Because XmlReader is based on libxml, some functions refer to the documentation to see if it applies to your libxml version.
4. DOMDocument
DOMDocument is also part of the DOM extension PHP5, which can be used to build or parse html/xml, and only UTF-8 encoding is currently supported.

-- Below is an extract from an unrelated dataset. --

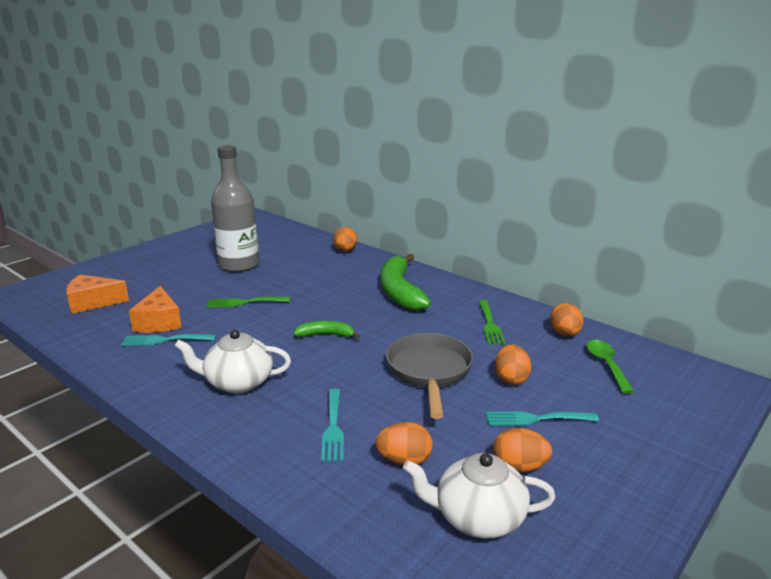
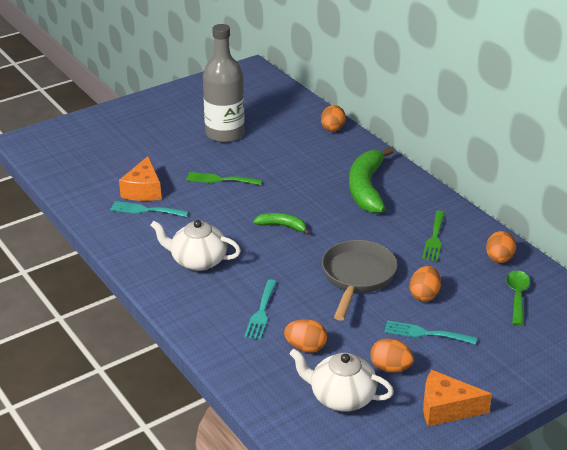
camera: 15 degrees right, 10 degrees up
orange cheese [66,275,129,314] -> orange cheese moved to [423,370,492,426]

$xmlstring = <<<xml <?xml version= ' 1.0 '?> <document> <cmd ' attr= '
Default ' >login</cmd> <login>imdonkey</login> </document> XML;
$dom = new DOMDocument ();
$dom->loadxml ($xmlstring);
Print_r (GetArray ($dom->documentelement));
function GetArray ($node) {$array = false; if ($node->hasattributes ()) {foreach ($node->attributes as $attr) {$array [$attr->nodename] = $attr->nod
Evalue; } if ($node->haschildnodes ()) {if ($node->childnodes->length = 1) {$array [$node->firstchild->n
Odename] = GetArray ($node->firstchild); else {foreach ($node->childnodes as $childNode) {if ($childNode->nodetype!= xml_text_node) {$array [$
Childnode->nodename][] = GetArray ($childNode);
else {return $node->nodevalue;
return $array; }
From the function name to see the feeling is similar to JavaScript, it should be a reference. DOMDocument is also a one-time load of XML into memory, so memory issues also need to be noted. With so much XML processing in PHP, developers need to take the time to learn how to choose a method that suits the needs of the project and the system environment and is easy to maintain.
Thank you for reading, I hope to help you, thank you for your support for this site!